:: PROVIDED ENTRIES ::

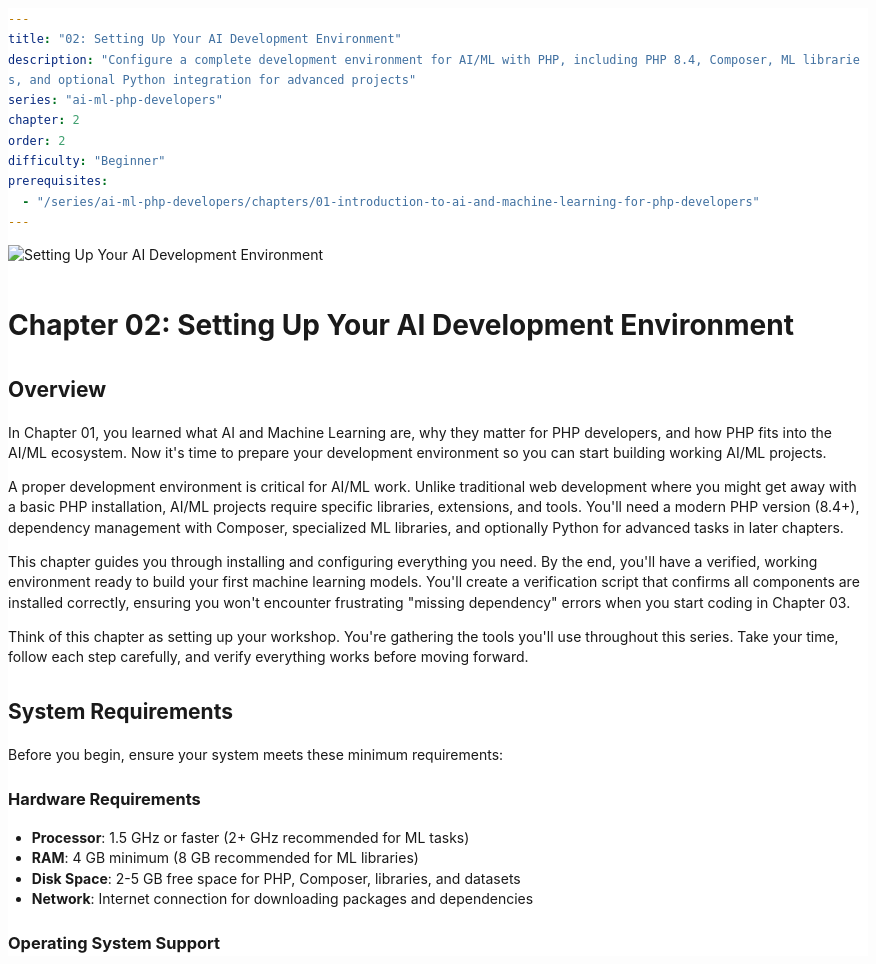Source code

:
```yaml
---
title: "02: Setting Up Your AI Development Environment"
description: "Configure a complete development environment for AI/ML with PHP, including PHP 8.4, Composer, ML libraries, and optional Python integration for advanced projects"
series: "ai-ml-php-developers"
chapter: 2
order: 2
difficulty: "Beginner"
prerequisites:
  - "/series/ai-ml-php-developers/chapters/01-introduction-to-ai-and-machine-learning-for-php-developers"
---
```


![Setting Up Your AI Development Environment](/images/ai-ml-php-developers/chapter-02-ai-environment-setup-hero-full.webp)

# Chapter 02: Setting Up Your AI Development Environment

## Overview

In Chapter 01, you learned what AI and Machine Learning are, why they matter for PHP developers, and how PHP fits into the AI/ML ecosystem. Now it's time to prepare your development environment so you can start building working AI/ML projects.

A proper development environment is critical for AI/ML work. Unlike traditional web development where you might get away with a basic PHP installation, AI/ML projects require specific libraries, extensions, and tools. You'll need a modern PHP version (8.4+), dependency management with Composer, specialized ML libraries, and optionally Python for advanced tasks in later chapters.

This chapter guides you through installing and configuring everything you need. By the end, you'll have a verified, working environment ready to build your first machine learning models. You'll create a verification script that confirms all components are installed correctly, ensuring you won't encounter frustrating "missing dependency" errors when you start coding in Chapter 03.

Think of this chapter as setting up your workshop. You're gathering the tools you'll use throughout this series. Take your time, follow each step carefully, and verify everything works before moving forward.

## System Requirements

Before you begin, ensure your system meets these minimum requirements:

### Hardware Requirements

- **Processor**: 1.5 GHz or faster (2+ GHz recommended for ML tasks)
- **RAM**: 4 GB minimum (8 GB recommended for ML libraries)
- **Disk Space**: 2-5 GB free space for PHP, Composer, libraries, and datasets
- **Network**: Internet connection for downloading packages and dependencies

### Operating System Support
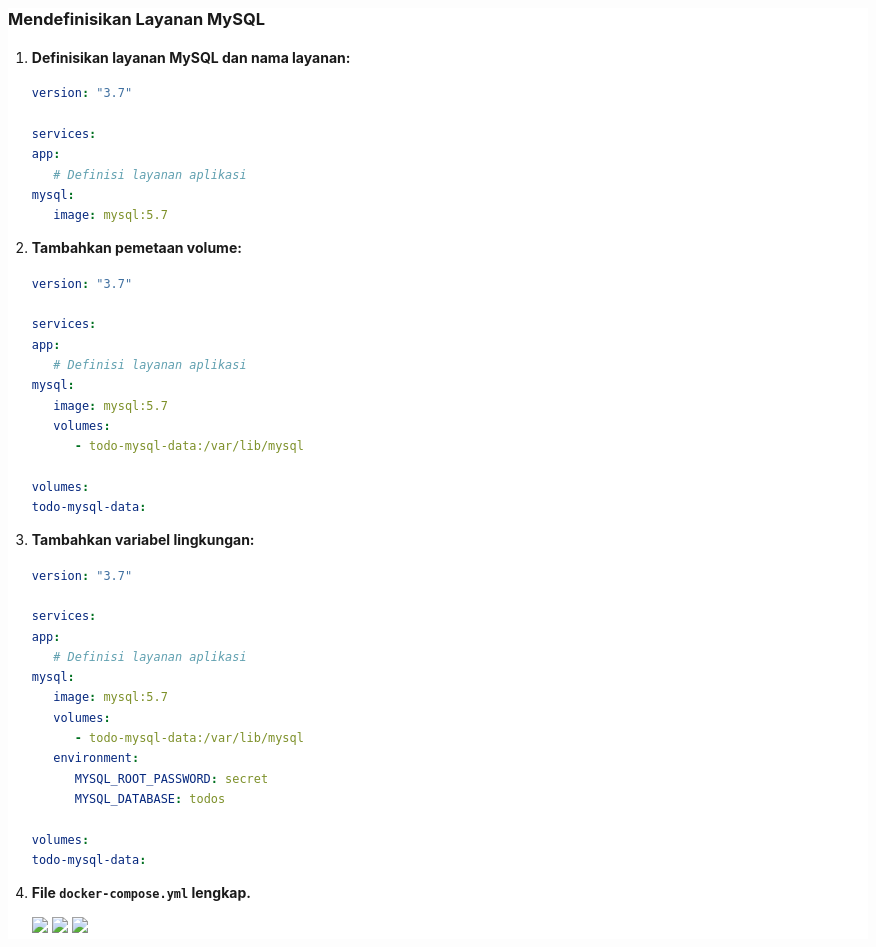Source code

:### Mendefinisikan Layanan MySQL

1. **Definisikan layanan MySQL dan nama layanan:**
   ```yaml
   version: "3.7"

   services:
   app:
      # Definisi layanan aplikasi
   mysql:
      image: mysql:5.7
   ```

2. **Tambahkan pemetaan volume:**
   ```yaml
   version: "3.7"

   services:
   app:
      # Definisi layanan aplikasi
   mysql:
      image: mysql:5.7
      volumes:
         - todo-mysql-data:/var/lib/mysql

   volumes:
   todo-mysql-data:
   ```

3. **Tambahkan variabel lingkungan:**
   ```yaml
   version: "3.7"

   services:
   app:
      # Definisi layanan aplikasi
   mysql:
      image: mysql:5.7
      volumes:
         - todo-mysql-data:/var/lib/mysql
      environment: 
         MYSQL_ROOT_PASSWORD: secret
         MYSQL_DATABASE: todos

   volumes:
   todo-mysql-data:
   ```

4. **File `docker-compose.yml` lengkap.**
   
   <img src="../Tugas-Ketujuh/img/7.2.0.png" width="100%" height="auto">
   <img src="../Tugas-Ketujuh/img/7.2.1.png" width="100%" height="auto">
   <img src="../Tugas-Ketujuh/img/7.2.2.png" width="100%" height="auto">
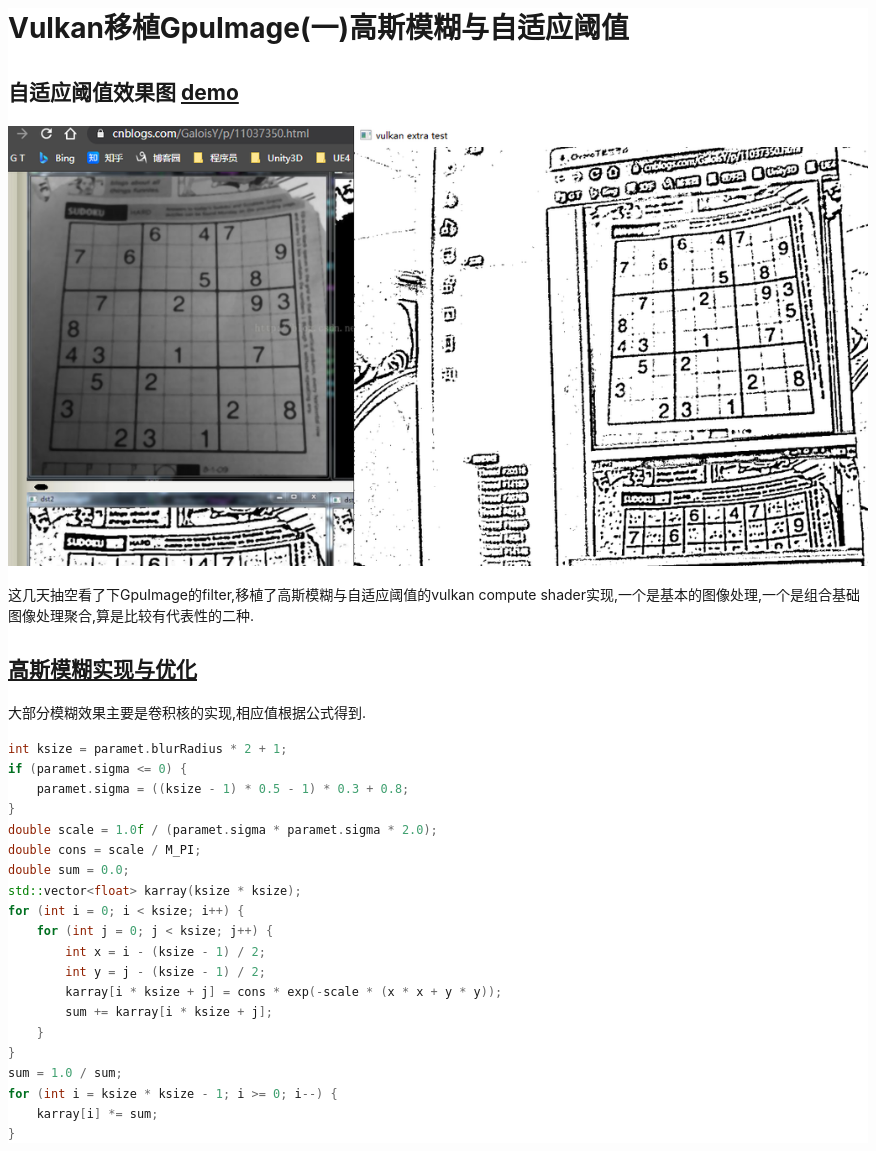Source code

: # Vulkan移植GpuImage(一)高斯模糊与自适应阈值

## 自适应阈值效果图 [demo](https://github.com/xxxzhou/aoce/tree/master/samples/vulkanextratest)

![avatar](../images/adaptiveThreshold1.png "REPLICATE image")

这几天抽空看了下GpuImage的filter,移植了高斯模糊与自适应阈值的vulkan compute shader实现,一个是基本的图像处理,一个是组合基础图像处理聚合,算是比较有代表性的二种.

## [高斯模糊实现与优化](https://github.com/xxxzhou/aoce/tree/master/code/aoce_vulkan_extra)

大部分模糊效果主要是卷积核的实现,相应值根据公式得到.

```c++
int ksize = paramet.blurRadius * 2 + 1;
if (paramet.sigma <= 0) {
    paramet.sigma = ((ksize - 1) * 0.5 - 1) * 0.3 + 0.8;
}
double scale = 1.0f / (paramet.sigma * paramet.sigma * 2.0);
double cons = scale / M_PI;
double sum = 0.0;
std::vector<float> karray(ksize * ksize);
for (int i = 0; i < ksize; i++) {
    for (int j = 0; j < ksize; j++) {
        int x = i - (ksize - 1) / 2;
        int y = j - (ksize - 1) / 2;
        karray[i * ksize + j] = cons * exp(-scale * (x * x + y * y));
        sum += karray[i * ksize + j];
    }
}
sum = 1.0 / sum;
for (int i = ksize * ksize - 1; i >= 0; i--) {
    karray[i] *= sum;
}
```
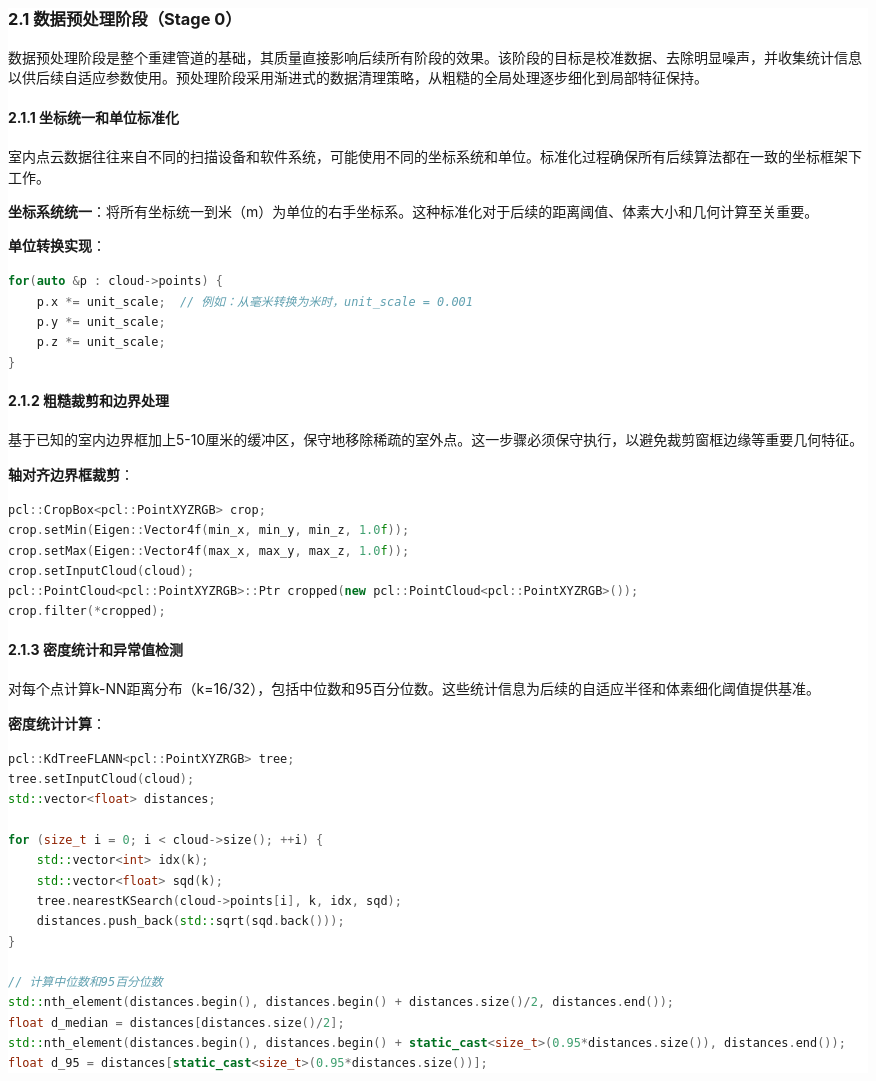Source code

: ### 2.1 数据预处理阶段（Stage 0）

数据预处理阶段是整个重建管道的基础，其质量直接影响后续所有阶段的效果。该阶段的目标是校准数据、去除明显噪声，并收集统计信息以供后续自适应参数使用。预处理阶段采用渐进式的数据清理策略，从粗糙的全局处理逐步细化到局部特征保持。

#### 2.1.1 坐标统一和单位标准化

室内点云数据往往来自不同的扫描设备和软件系统，可能使用不同的坐标系统和单位。标准化过程确保所有后续算法都在一致的坐标框架下工作。

**坐标系统统一**：将所有坐标统一到米（m）为单位的右手坐标系。这种标准化对于后续的距离阈值、体素大小和几何计算至关重要。

**单位转换实现**：
```cpp
for(auto &p : cloud->points) {
    p.x *= unit_scale;  // 例如：从毫米转换为米时，unit_scale = 0.001
    p.y *= unit_scale;
    p.z *= unit_scale;
}
```

#### 2.1.2 粗糙裁剪和边界处理

基于已知的室内边界框加上5-10厘米的缓冲区，保守地移除稀疏的室外点。这一步骤必须保守执行，以避免裁剪窗框边缘等重要几何特征。

**轴对齐边界框裁剪**：
```cpp
pcl::CropBox<pcl::PointXYZRGB> crop;
crop.setMin(Eigen::Vector4f(min_x, min_y, min_z, 1.0f));
crop.setMax(Eigen::Vector4f(max_x, max_y, max_z, 1.0f));
crop.setInputCloud(cloud);
pcl::PointCloud<pcl::PointXYZRGB>::Ptr cropped(new pcl::PointCloud<pcl::PointXYZRGB>());
crop.filter(*cropped);
```

#### 2.1.3 密度统计和异常值检测

对每个点计算k-NN距离分布（k=16/32），包括中位数和95百分位数。这些统计信息为后续的自适应半径和体素细化阈值提供基准。

**密度统计计算**：
```cpp
pcl::KdTreeFLANN<pcl::PointXYZRGB> tree;
tree.setInputCloud(cloud);
std::vector<float> distances;

for (size_t i = 0; i < cloud->size(); ++i) {
    std::vector<int> idx(k);
    std::vector<float> sqd(k);
    tree.nearestKSearch(cloud->points[i], k, idx, sqd);
    distances.push_back(std::sqrt(sqd.back()));
}

// 计算中位数和95百分位数
std::nth_element(distances.begin(), distances.begin() + distances.size()/2, distances.end());
float d_median = distances[distances.size()/2];
std::nth_element(distances.begin(), distances.begin() + static_cast<size_t>(0.95*distances.size()), distances.end());
float d_95 = distances[static_cast<size_t>(0.95*distances.size())];
```
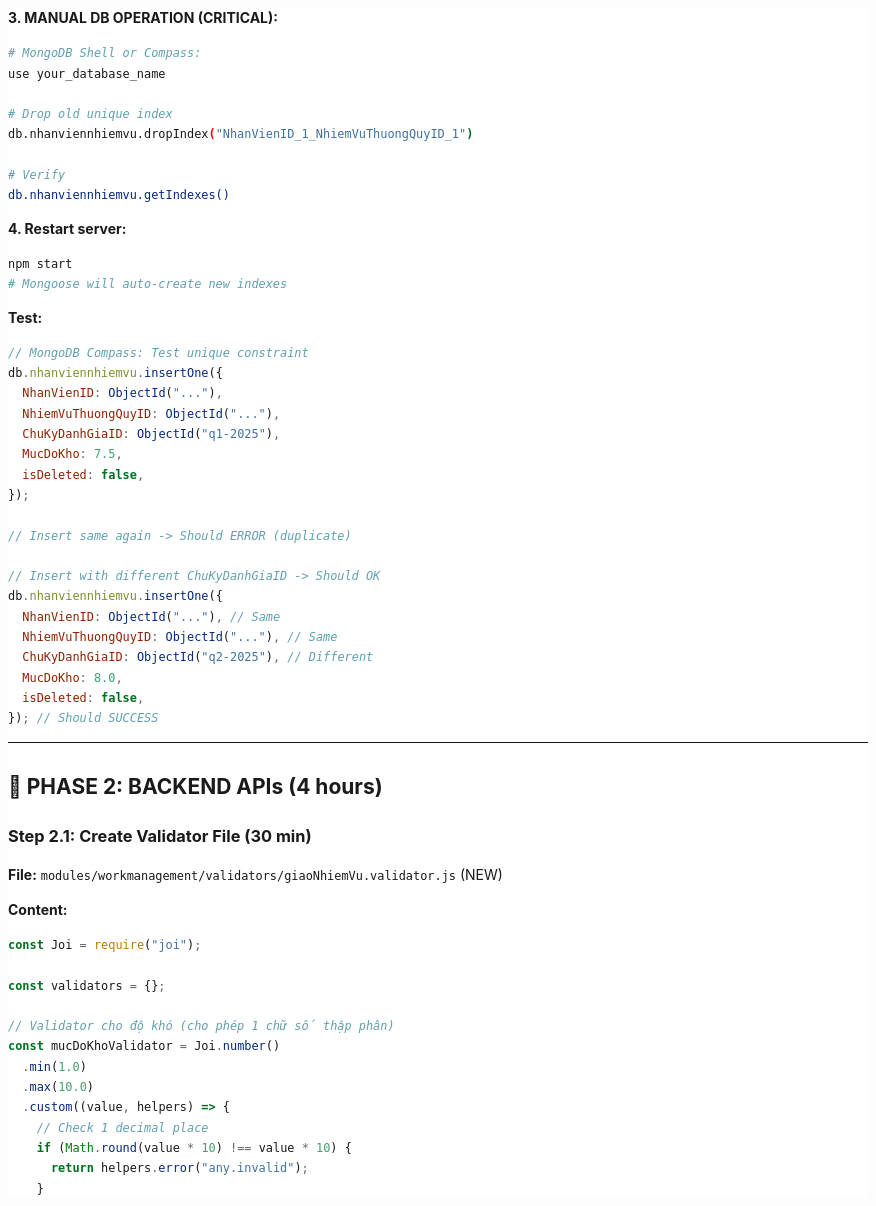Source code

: **3. MANUAL DB OPERATION (CRITICAL):**

```bash
# MongoDB Shell or Compass:
use your_database_name

# Drop old unique index
db.nhanviennhiemvu.dropIndex("NhanVienID_1_NhiemVuThuongQuyID_1")

# Verify
db.nhanviennhiemvu.getIndexes()
```

**4. Restart server:**

```bash
npm start
# Mongoose will auto-create new indexes
```

**Test:**

```javascript
// MongoDB Compass: Test unique constraint
db.nhanviennhiemvu.insertOne({
  NhanVienID: ObjectId("..."),
  NhiemVuThuongQuyID: ObjectId("..."),
  ChuKyDanhGiaID: ObjectId("q1-2025"),
  MucDoKho: 7.5,
  isDeleted: false,
});

// Insert same again -> Should ERROR (duplicate)

// Insert with different ChuKyDanhGiaID -> Should OK
db.nhanviennhiemvu.insertOne({
  NhanVienID: ObjectId("..."), // Same
  NhiemVuThuongQuyID: ObjectId("..."), // Same
  ChuKyDanhGiaID: ObjectId("q2-2025"), // Different
  MucDoKho: 8.0,
  isDeleted: false,
}); // Should SUCCESS
```

---

## 🔨 PHASE 2: BACKEND APIs (4 hours)

### Step 2.1: Create Validator File (30 min)

**File:** `modules/workmanagement/validators/giaoNhiemVu.validator.js` (NEW)

**Content:**

```javascript
const Joi = require("joi");

const validators = {};

// Validator cho độ khó (cho phép 1 chữ số thập phân)
const mucDoKhoValidator = Joi.number()
  .min(1.0)
  .max(10.0)
  .custom((value, helpers) => {
    // Check 1 decimal place
    if (Math.round(value * 10) !== value * 10) {
      return helpers.error("any.invalid");
    }
```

:::

- _EXERCISE REQUIREMENTS_
Gather from the entries above all lines that include the string "tree".

- _PROBLEM SOLUTION_
## 自适应阈值效果图 [demo](https://github.com/xxxzhou/aoce/tree/master/samples/vulkanextratest)
## [高斯模糊实现与优化](https://github.com/xxxzhou/aoce/tree/master/code/aoce_vulkan_extra)
pcl::KdTreeFLANN<pcl::PointXYZRGB> tree;
tree.setInputCloud(cloud);
    tree.nearestKSearch(cloud->points[i], k, idx, sqd);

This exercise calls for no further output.